### About this exercise
When the string "Sandales" is part of a line in the data below, report the whole line.

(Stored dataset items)
───
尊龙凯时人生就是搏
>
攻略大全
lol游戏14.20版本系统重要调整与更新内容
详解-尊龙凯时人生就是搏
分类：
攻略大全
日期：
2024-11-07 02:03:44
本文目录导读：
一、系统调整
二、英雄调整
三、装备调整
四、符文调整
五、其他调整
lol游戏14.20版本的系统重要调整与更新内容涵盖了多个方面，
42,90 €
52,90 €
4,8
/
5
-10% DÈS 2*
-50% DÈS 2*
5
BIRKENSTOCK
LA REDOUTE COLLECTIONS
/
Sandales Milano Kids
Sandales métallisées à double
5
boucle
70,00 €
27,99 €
───
### Answer to this problem
Sandales Milano Kids
Sandales métallisées à double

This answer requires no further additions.